Ensuite, dans l’optique d’un usage de l’hydrogène le moins impactant possible pour l’environnement, il est primordial d’être attentif à un effet secondaire de la combustion de cet atome : la production d’oxydes d’azote. Cette famille de composés chimiques, issue de la combustion de divers carburants, compte de nombreux polluants dont l’impact est néfaste sur la santé humaine, sur l’effet de serre ou encore sur la destruction de la couche d’ozone. Il est donc primordial de limiter autant que possible sa production.

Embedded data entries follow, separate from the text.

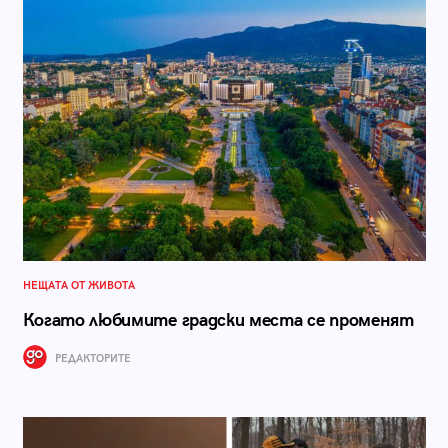
НЕЩАТА ОТ ЖИВОТА
Когато любимите градски места се променят
РЕДАКТОРИТЕ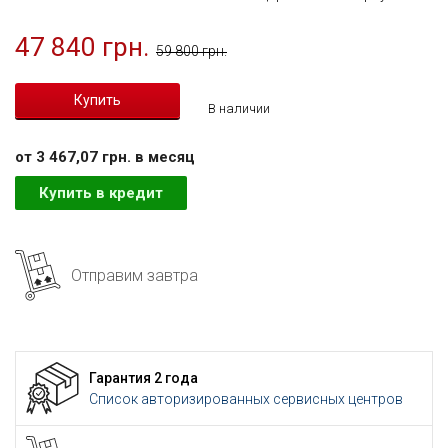
47 840 грн.
59 800 грн.
В наличии
от 3 467,07 грн. в месяц
Купить в кредит
Отправим завтра
Гарантия 2 года
Список авторизированных сервисных центров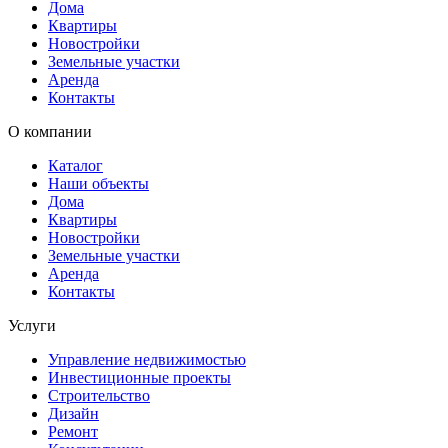
Дома
Квартиры
Новостройки
Земельные участки
Аренда
Контакты
О компании
Каталог
Наши объекты
Дома
Квартиры
Новостройки
Земельные участки
Аренда
Контакты
Услуги
Управление недвижимостью
Инвестиционные проекты
Строительство
Дизайн
Ремонт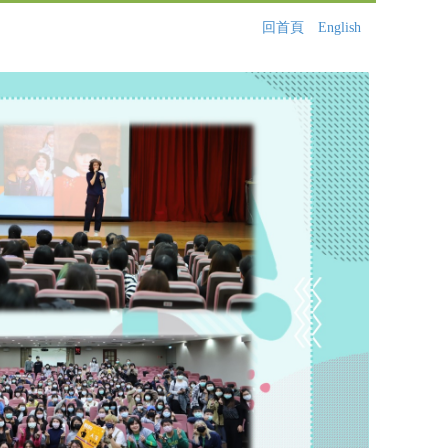
回首頁
English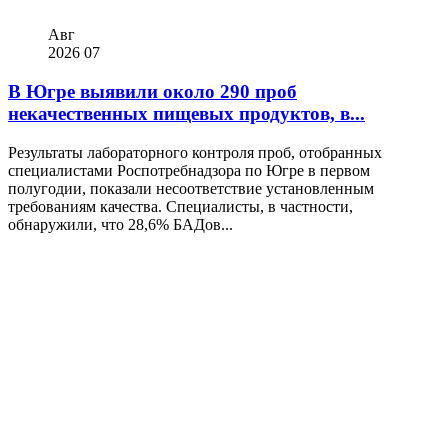
Авг
2026
07
В Югре выявили около 290 проб
некачественных пищевых продуктов, в...
Результаты лабораторного контроля проб, отобранных
специалистами Роспотребнадзора по Югре в первом
полугодии, показали несоответствие установленным
требованиям качества. Специалисты, в частности,
обнаружили, что 28,6% БАДов...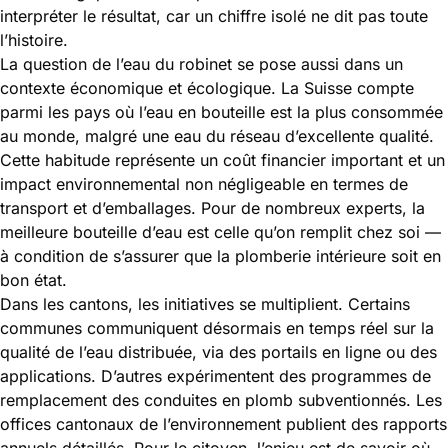
interpréter le résultat, car un chiffre isolé ne dit pas toute
l’histoire.
La question de l’eau du robinet se pose aussi dans un
contexte économique et écologique. La Suisse compte
parmi les pays où l’eau en bouteille est la plus consommée
au monde, malgré une eau du réseau d’excellente qualité.
Cette habitude représente un coût financier important et un
impact environnemental non négligeable en termes de
transport et d’emballages. Pour de nombreux experts, la
meilleure bouteille d’eau est celle qu’on remplit chez soi —
à condition de s’assurer que la plomberie intérieure soit en
bon état.
Dans les cantons, les initiatives se multiplient. Certains
communes communiquent désormais en temps réel sur la
qualité de l’eau distribuée, via des portails en ligne ou des
applications. D’autres expérimentent des programmes de
remplacement des conduites en plomb subventionnés. Les
offices cantonaux de l’environnement publient des rapports
annuels détaillés. Pour le citoyen, l’enjeu est de savoir où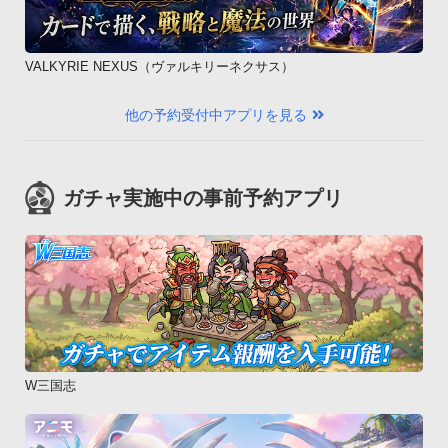
VALKYRIE NEXUS（ヴァルキリーネクサス）
他の予約受付中アプリを見る
ガチャ実施中の事前予約アプリ
W三国志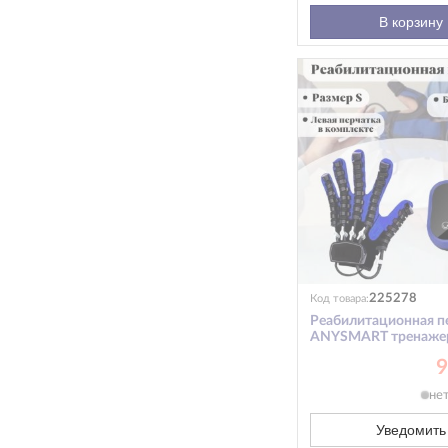
В корзину
225278
Код товара:
Реабилитационная п
ANYSMART тренаже
пальцев рук, левая р
9
не
Уведомить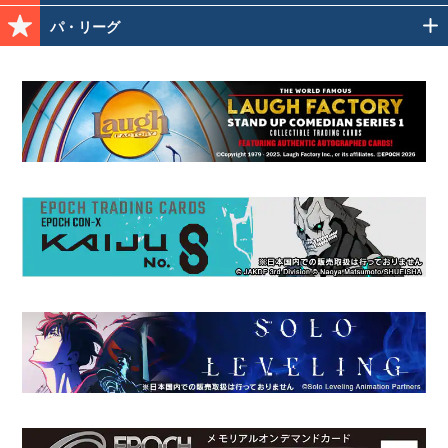
パ・リーグ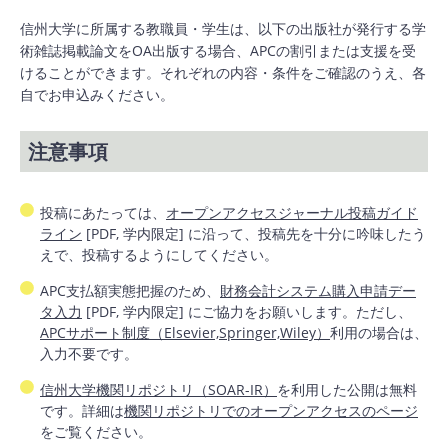
信州大学に所属する教職員・学生は、以下の出版社が発行する学
術雑誌掲載論文をOA出版する場合、APCの割引または支援を受
けることができます。それぞれの内容・条件をご確認のうえ、各
自でお申込みください。
注意事項
投稿にあたっては、
オープンアクセスジャーナル投稿ガイド
ライン
[PDF, 学内限定] に沿って、投稿先を十分に吟味したう
えで、投稿するようにしてください。
APC支払額実態把握のため、
財務会計システム購入申請デー
タ入力
[PDF, 学内限定] にご協力をお願いします。ただし、
APCサポート制度（Elsevier,Springer,Wiley）
利用の場合は、
入力不要です。
信州大学機関リポジトリ（SOAR-IR）
を利用した公開は無料
です。詳細は
機関リポジトリでのオープンアクセスのページ
をご覧ください。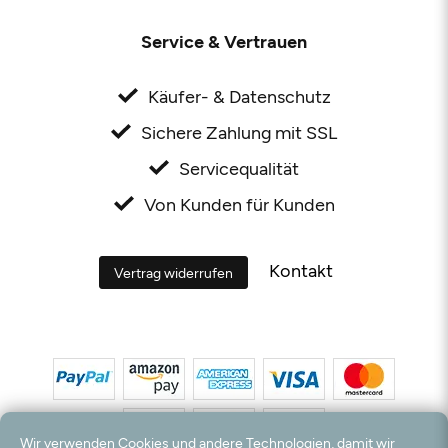
Service & Vertrauen
Käufer- & Datenschutz
Sichere Zahlung mit SSL
Servicequalität
Von Kunden für Kunden
Kontakt
Vertrag widerrufen
Wir verwenden Cookies und andere Technologien, damit wir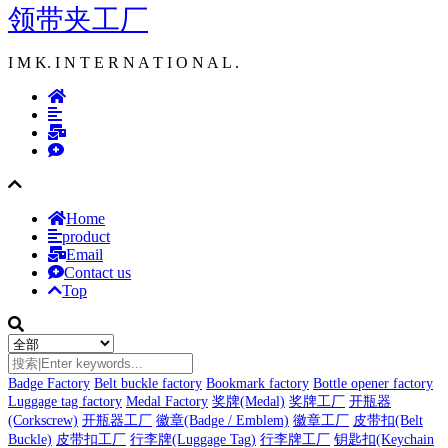
领带夹工厂
I M K. I N T E R N A T I O N A L .
Home
product
Email
Contact us
Top
Badge Factory
Belt buckle factory
Bookmark factory
Bottle opener factory
Luggage tag factory
Medal Factory
奖牌(Medal)
奖牌工厂
开瓶器
(Corkscrew)
开瓶器工厂
徽章(Badge / Emblem)
徽章工厂
皮带扣(Belt
Buckle)
皮带扣工厂
行李牌(Luggage Tag)
行李牌工厂
钥匙扣(Keychain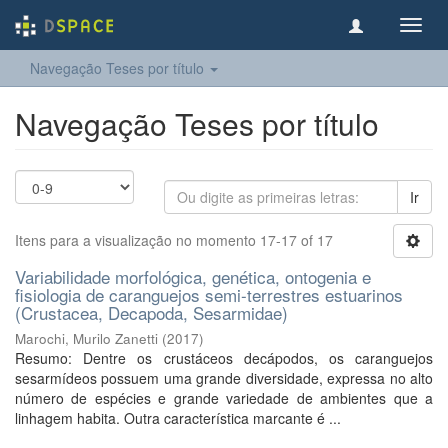
Toggl
navig
Navegação Teses por título
Navegação Teses por título
Ir
Itens para a visualização no momento 17-17 of 17
Variabilidade morfológica, genética, ontogenia e
fisiologia de caranguejos semi-terrestres estuarinos
(Crustacea, Decapoda, Sesarmidae)
Marochi, Murilo Zanetti
(
2017
)
Resumo: Dentre os crustáceos decápodos, os caranguejos
sesarmídeos possuem uma grande diversidade, expressa no alto
número de espécies e grande variedade de ambientes que a
linhagem habita. Outra característica marcante é ...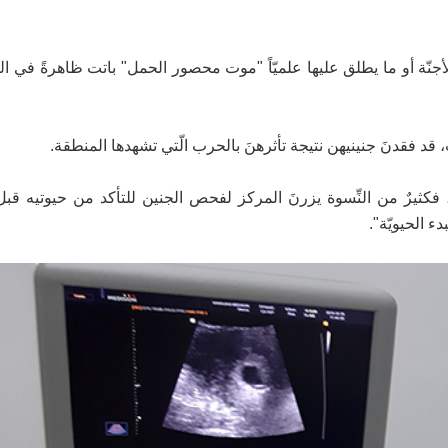
ّة أو ما يطلق عليها علميّاً "موت محصور الحمل" باتت ظاهرةً في ال
قد فقدنَ جنينيهن نتيجة تأثرهنَ بالحرب الّتي تشهدها المنطقة.
 فكثيرٌ من النِّسوة يزرنَ المركز لفحص الجنين للتأكد من حيوتيه قبل
 الحيويّة".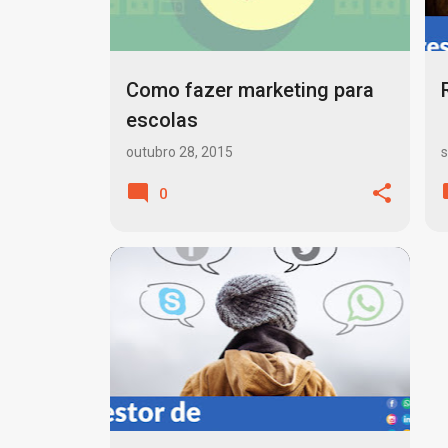
Como fazer marketing para
escolas
outubro 28, 2015
s
0
CONTEÚDO
DIGITAL
GESTOR
+
9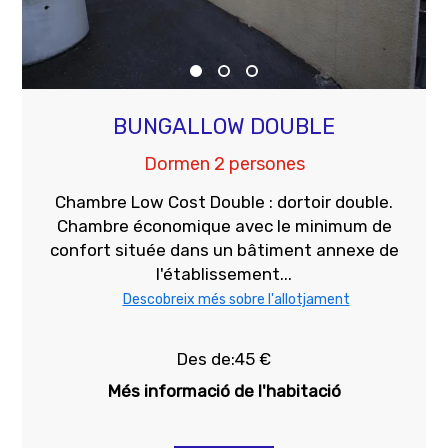
BUNGALLOW DOUBLE
Dormen 2 persones
Chambre Low Cost Double : dortoir double.
Chambre économique avec le minimum de
confort située dans un bâtiment annexe de
l'établissement...
Descobreix més sobre l'allotjament
Des de:45 €
Més informació de l'habitació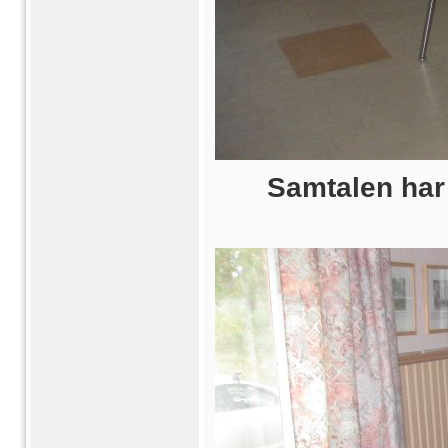
Samtalen har 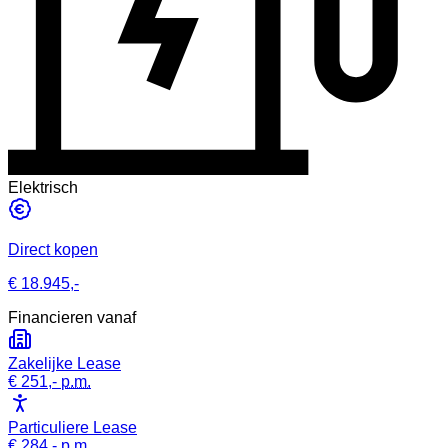
Elektrisch
Direct kopen
€ 18.945,-
Financieren vanaf
Zakelijke Lease
€ 251,-
p.m.
Particuliere Lease
€ 284,-
p.m.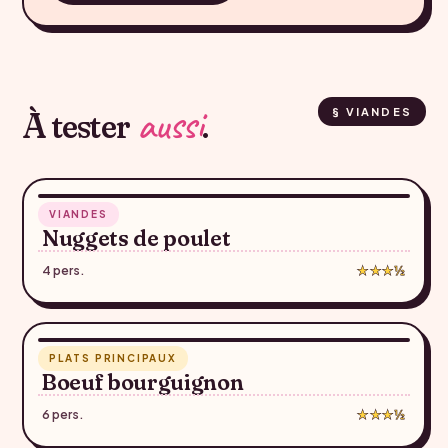
aussi
À tester
.
§ VIANDES
20 min
VIANDES
♥
Nuggets de poulet
4 pers.
★★★½
1 h 35
PLATS PRINCIPAUX
♥
Boeuf bourguignon
6 pers.
★★★½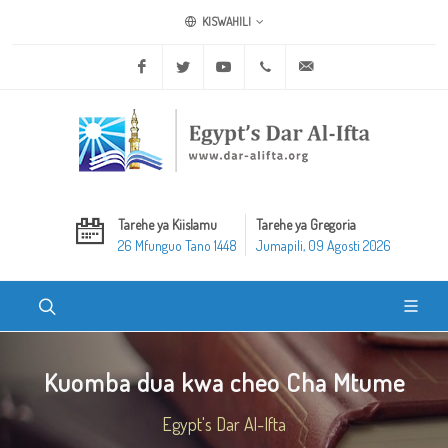
KISWAHILI
Facebook
Twitter
Youtube
+20 2 25970400
ask@dar-alifta.org
Tarehe ya Kiislamu
Tarehe ya Gregoria
26 Mfunguo Tano 1448
Jumapili, 09 Agosti 2026
Kuomba dua kwa cheo Cha Mtume
Egypt's Dar Al-Ifta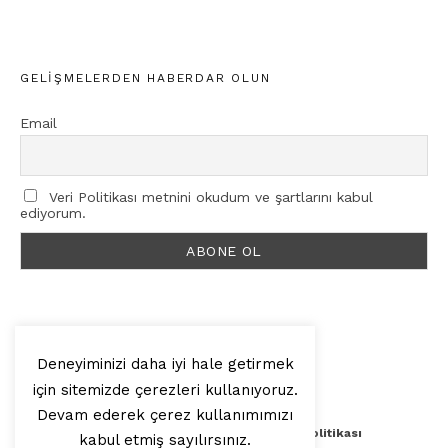
GELIŞMELERDEN HABERDAR OLUN
Email
Veri Politikası metnini okudum ve şartlarını kabul
ediyorum.
Deneyiminizi daha iyi hale getirmek
için sitemizde çerezleri kullanıyoruz.
© 2025, Artilop
Devam ederek çerez kullanımımızı
Künye
Yazar Başvurusu
Veri Politikası
kabul etmiş sayılırsınız.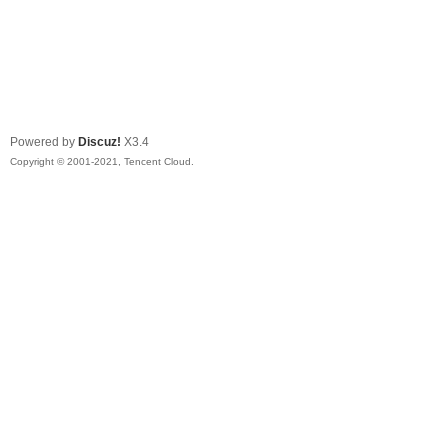
Powered by
Discuz!
X3.4
Copyright © 2001-2021, Tencent Cloud.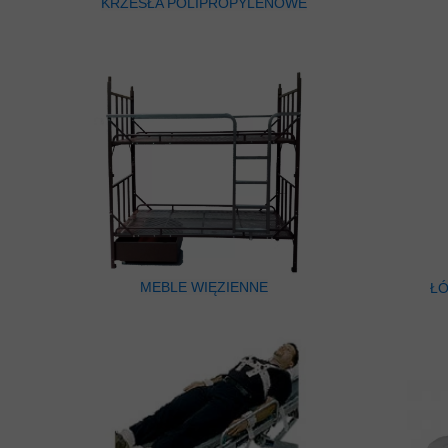
KRZESŁA POLIPROPYLENOWE
MEBLE WIĘZIENNE
ŁÓ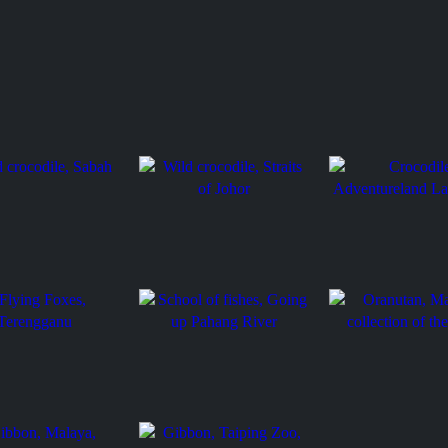
ocodile, Sabah
Wild crocodile, Straits of
Crocodile, Adventur
Johor
Langkawi
Foxes, Terengganu
School of fishes, Going up
Pahang River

Il est connu que la production d’oxydes d’azote est d’autant plus élevée que la température dans la chambre de combustion qui accueille l’hydrogène l’est également. Pour limiter au maximum cet effet délétère, il est nécessaire de ne pas dépasser une température critique. Or, plus on ajoute d’hydrogène dans un brûleur, plus la température augmente.

Ce dilemme fait partie des verrous scientifiques et techniques qui peuvent être levés grâce à cette collaboration entre l’Institut de mécanique des fluides de Toulouse et l’entreprise montpelliéraine. Une solution spécifique à ce principe physico-chimique, encore en cours d’élaboration, participera à soutenir la transformation d’un secteur économique à fort impact écologique, dont la décarbonation fait partie des axes majeurs des politiques nationales.